***** Input data

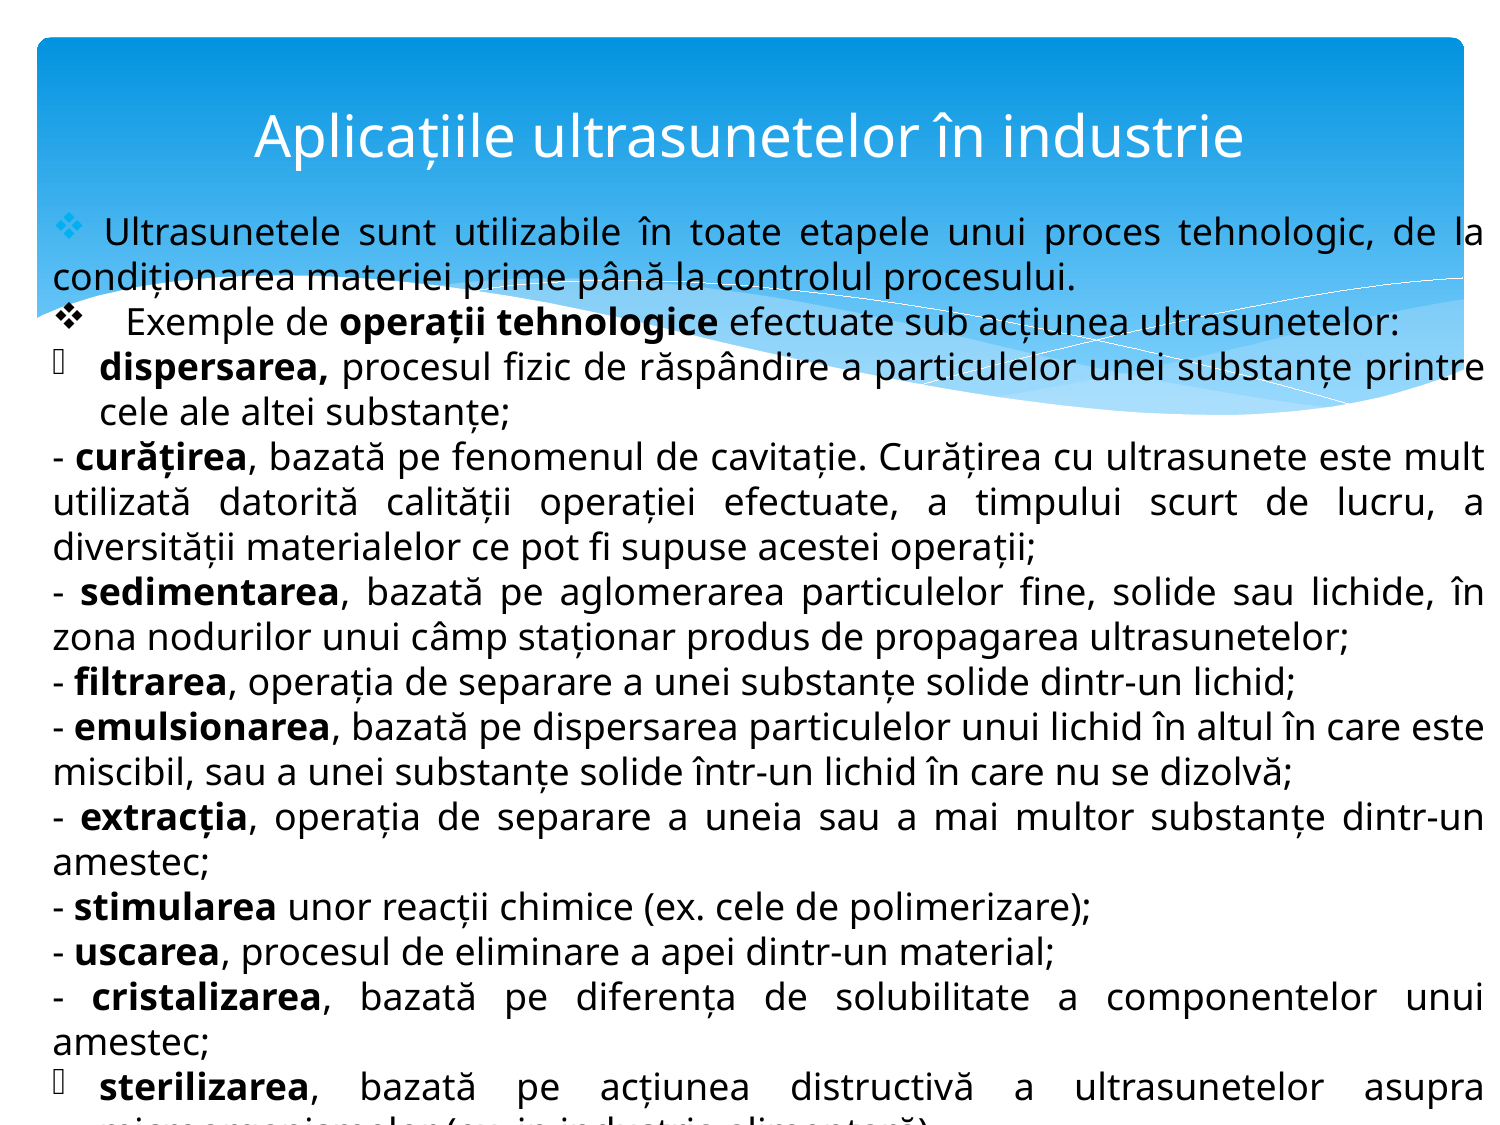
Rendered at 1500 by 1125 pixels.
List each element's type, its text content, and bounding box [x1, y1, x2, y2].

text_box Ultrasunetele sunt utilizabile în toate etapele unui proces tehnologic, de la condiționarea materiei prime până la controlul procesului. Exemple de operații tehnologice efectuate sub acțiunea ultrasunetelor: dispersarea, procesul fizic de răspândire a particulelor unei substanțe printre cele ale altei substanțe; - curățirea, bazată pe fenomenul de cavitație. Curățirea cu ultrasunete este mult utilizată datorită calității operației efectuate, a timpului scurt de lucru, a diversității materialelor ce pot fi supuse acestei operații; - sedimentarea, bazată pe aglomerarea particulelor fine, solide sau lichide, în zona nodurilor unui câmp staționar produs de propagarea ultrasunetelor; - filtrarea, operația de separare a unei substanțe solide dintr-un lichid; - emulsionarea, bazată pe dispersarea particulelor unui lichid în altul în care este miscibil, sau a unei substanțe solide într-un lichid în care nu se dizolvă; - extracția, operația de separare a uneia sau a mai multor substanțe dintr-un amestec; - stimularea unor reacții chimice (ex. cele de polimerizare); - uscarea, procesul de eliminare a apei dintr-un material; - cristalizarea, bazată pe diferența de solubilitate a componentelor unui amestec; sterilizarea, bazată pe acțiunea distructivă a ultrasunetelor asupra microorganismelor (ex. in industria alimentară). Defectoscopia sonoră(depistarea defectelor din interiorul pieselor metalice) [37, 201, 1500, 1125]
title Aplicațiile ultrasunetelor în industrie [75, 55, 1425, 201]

**********
***** Input data

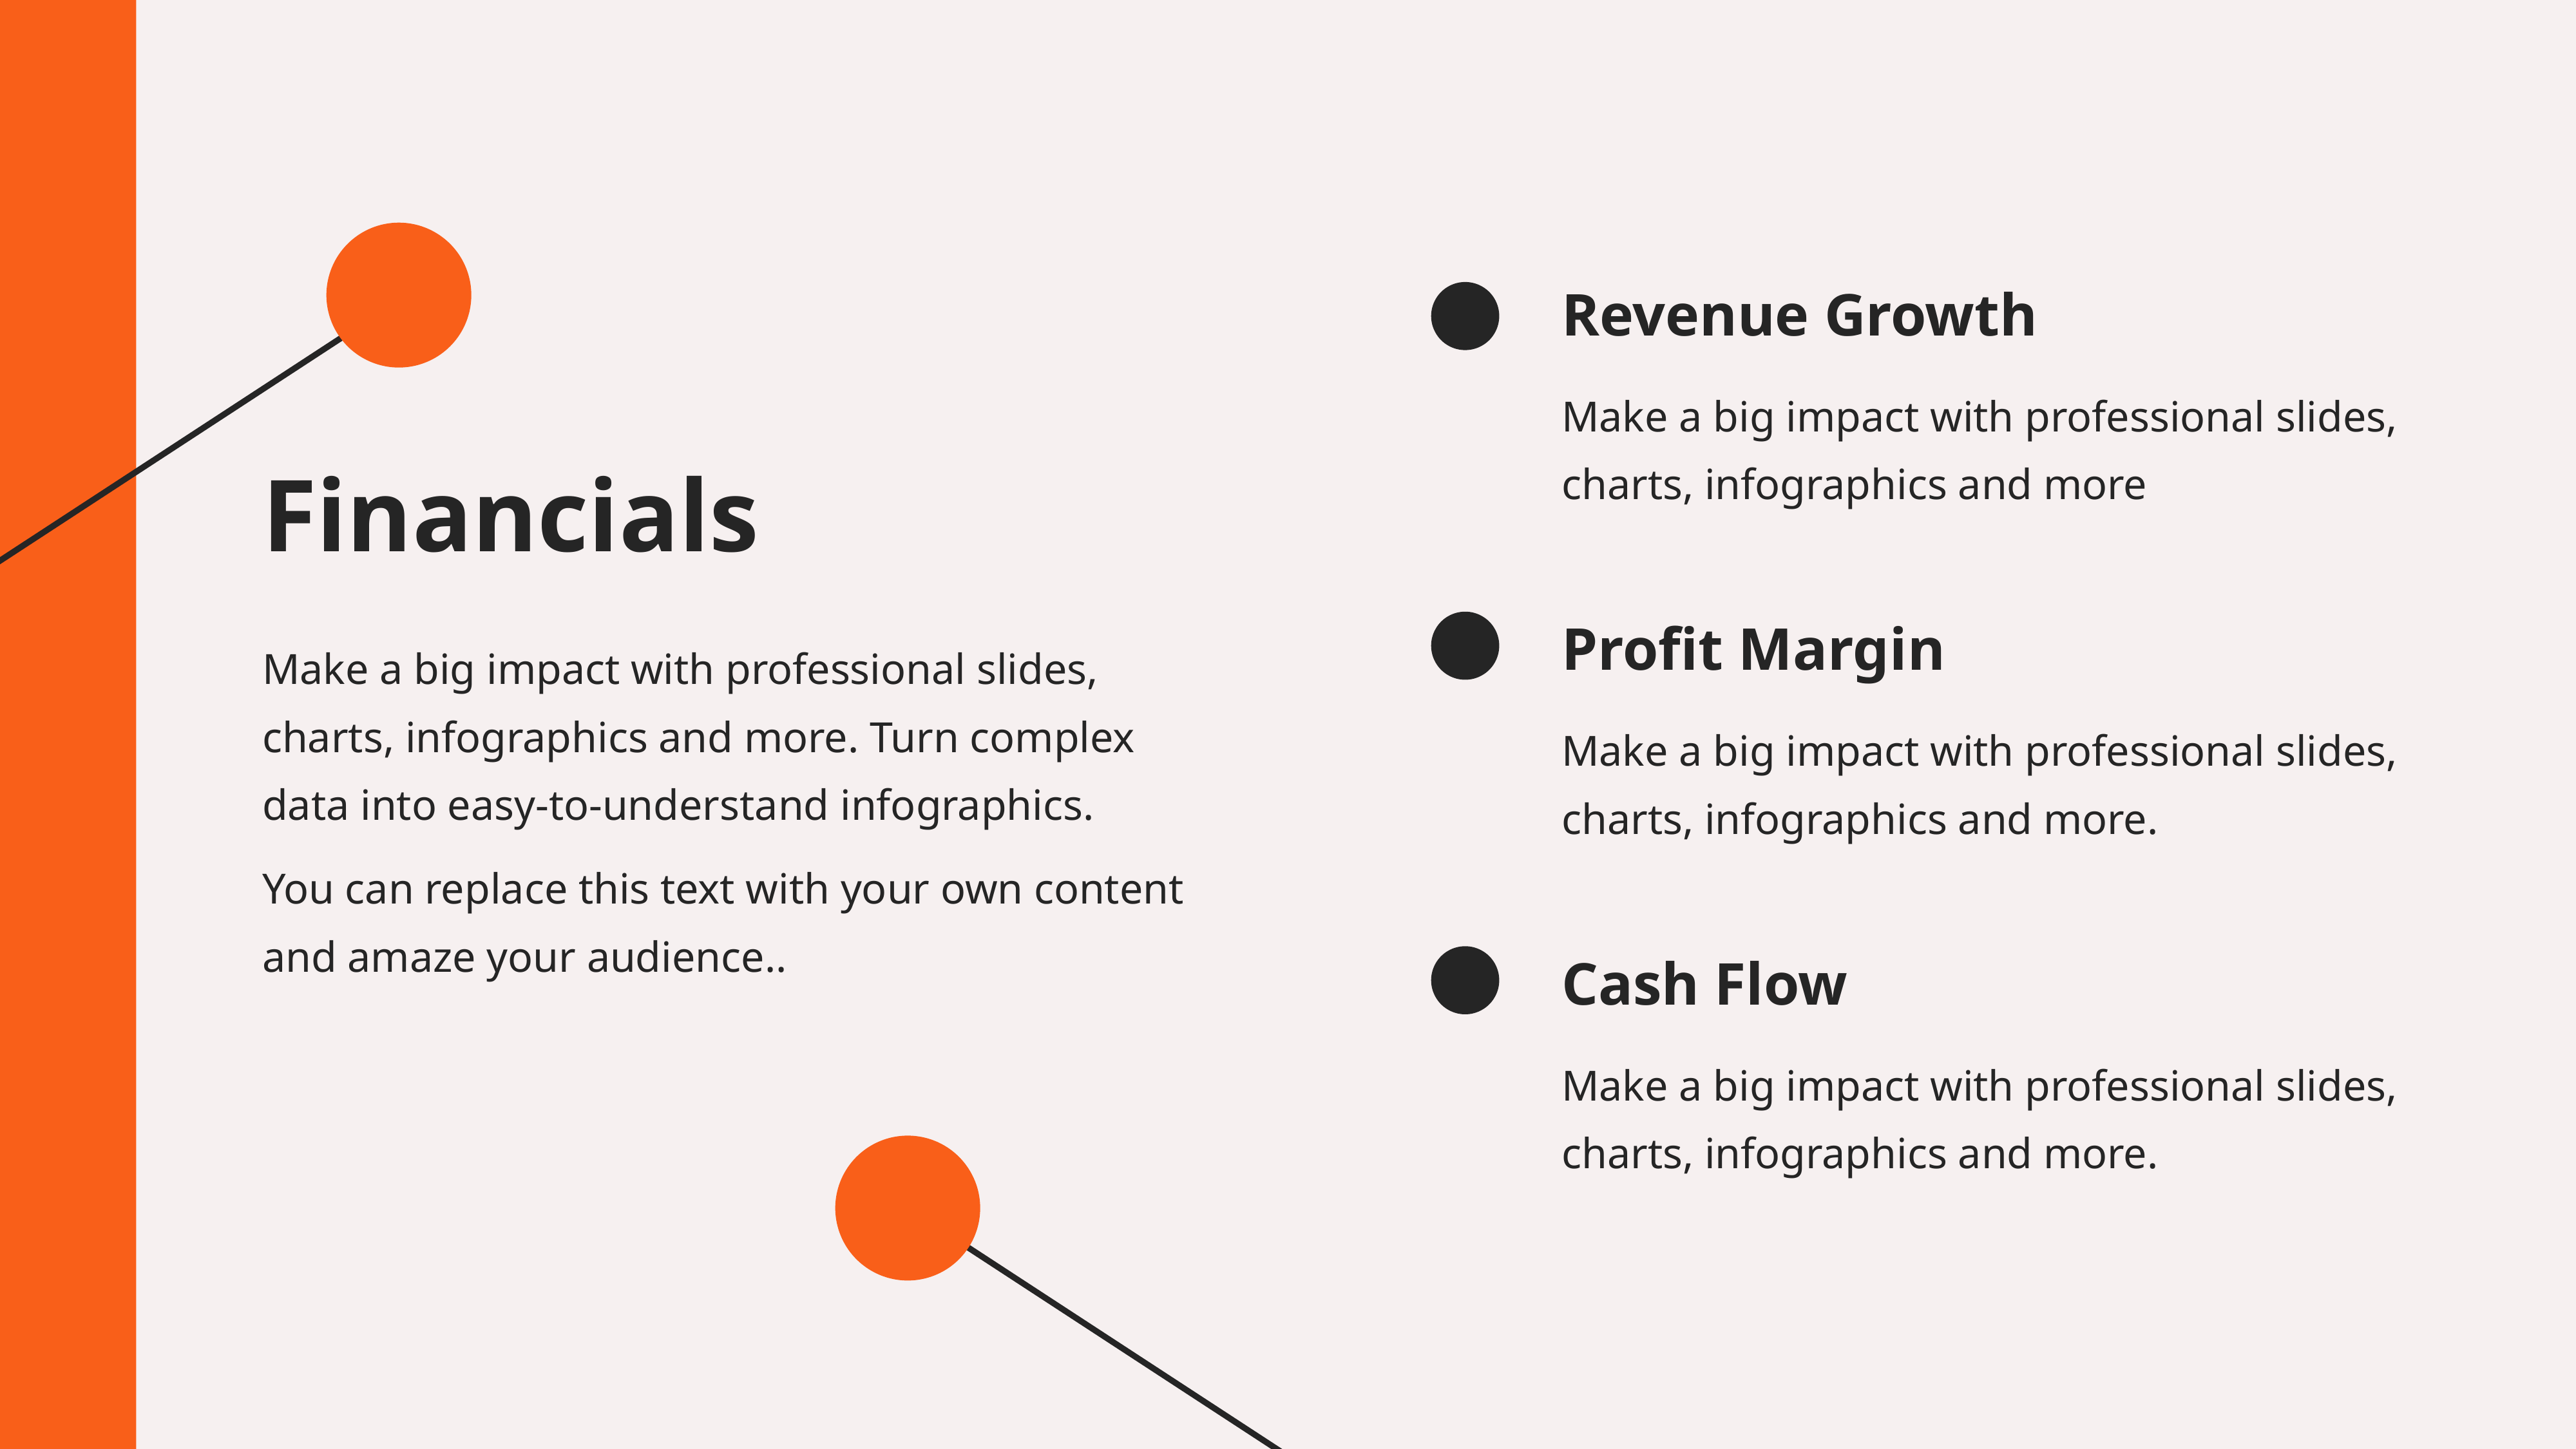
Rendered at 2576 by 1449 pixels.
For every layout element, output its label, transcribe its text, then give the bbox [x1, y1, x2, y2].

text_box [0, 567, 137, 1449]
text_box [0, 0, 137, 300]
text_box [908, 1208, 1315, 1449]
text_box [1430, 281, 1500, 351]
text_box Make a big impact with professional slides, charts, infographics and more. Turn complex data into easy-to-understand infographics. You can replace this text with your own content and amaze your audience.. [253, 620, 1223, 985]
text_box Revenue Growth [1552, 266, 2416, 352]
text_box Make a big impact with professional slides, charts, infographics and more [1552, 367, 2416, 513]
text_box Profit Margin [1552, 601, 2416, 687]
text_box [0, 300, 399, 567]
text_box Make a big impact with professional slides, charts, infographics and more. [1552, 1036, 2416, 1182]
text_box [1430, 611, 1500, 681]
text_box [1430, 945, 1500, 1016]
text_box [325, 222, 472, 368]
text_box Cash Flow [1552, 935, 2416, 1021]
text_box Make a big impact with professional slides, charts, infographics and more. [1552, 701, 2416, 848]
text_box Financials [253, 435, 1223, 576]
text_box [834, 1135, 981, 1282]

**********
***** Input data

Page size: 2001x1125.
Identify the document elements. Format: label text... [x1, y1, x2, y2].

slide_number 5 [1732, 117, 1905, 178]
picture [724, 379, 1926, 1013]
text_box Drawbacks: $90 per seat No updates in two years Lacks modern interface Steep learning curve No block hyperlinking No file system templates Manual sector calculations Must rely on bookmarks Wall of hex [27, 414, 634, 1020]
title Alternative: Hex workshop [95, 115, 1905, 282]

**********

Tally the lines in the records above that contain the word "Rendered", and give only that number.

— Written solution —
2